Raised in Namibia, Helen previously worked within the tourism sector with world-renowned companies such as Wilderness Safaris. She has lived between America, the Canary Islands, and now London, where she lives and works with her husband for YZ.

A snapshot

Helen was an assistant lodge manager at Ongava Lodge for Wilderness Safaris, and a guest house manager at Galton House in Windhoek for Ultimate Safaris. During her time in the tourism industry in Namibia, she learned a lot about the important work that goes on behind the scenes to make a truly great safari.

Helen's biography

Helen was born in a small town called Grootfontein, which means ‘big fountain’ in Afrikaans. Located close to hot springs, it has the world’s largest underground lake too – Dragon’s Breath Cave! Helen grew up on a farm in the north. She has always been very adventurous – she loves being in nature and the bush is like her second home. She has travelled to the Rockies and to Canada, and also throughout Europe, but her favourite place in the world is obviously Namibia. Helen adores the raw, rugged beauty of the country and her Southern African neighbours, and she has been lucky to have visited South Africa, Botswana, Zambia, Zimbabwe, and Angola.

Most memorable experience

My husband and I were staying at Namushasha River Lodge, which is situated in the north-east of Namibia by the Kwando River, bordering Botswana. One morning we took a river cruise with the local guide, who showed us how to make waterlily necklaces and hats. Traditionally the necklaces are for the ladies and the hats are for the men. In the afternoon we went out with the manager of the lodge for a sunset cruise. We found a massive herd of elephants that was standing close to the riverbank. The manager turned the boat engine off, and we started drifting towards the bank. The elephants moved towards us and eyed us suspiciously, but of course, there was one mischievous bull elephant lurking around the bush.
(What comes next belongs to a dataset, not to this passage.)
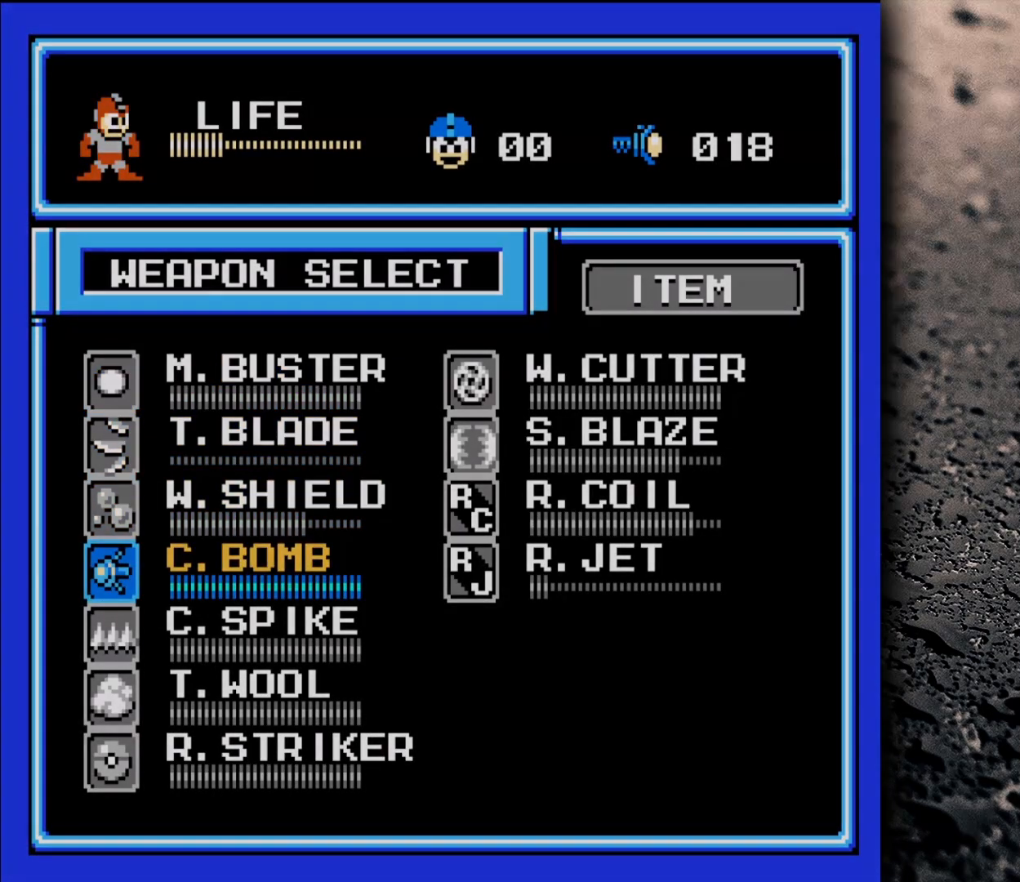
{"buttons": [], "events": [[100, "START", "up"]]}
As we drifted even closer, the bull elephant started approaching us; and because we were sitting fairly low in the boat, we were on the same level as the riverbank and staring straight at the bull’s feet. The boat drifted closer, the bull came closer, and by this time I could have reached out and tickled his feet (if I’d really wanted to). The bull started to move closer still, and by this time he was right on the edge of the bank trying to get into the river! It felt like he wanted to join us in the boat – he kept on moving his front leg, as if trying to say, ‘Hey you, come here!’ My courage finally broke and I almost ended up on the manager’s lap, which he didn’t like very much. He started the engine and he took us back to the lodge, leaving the mischievous bull to come to the realisation that he couldn’t join the cruise!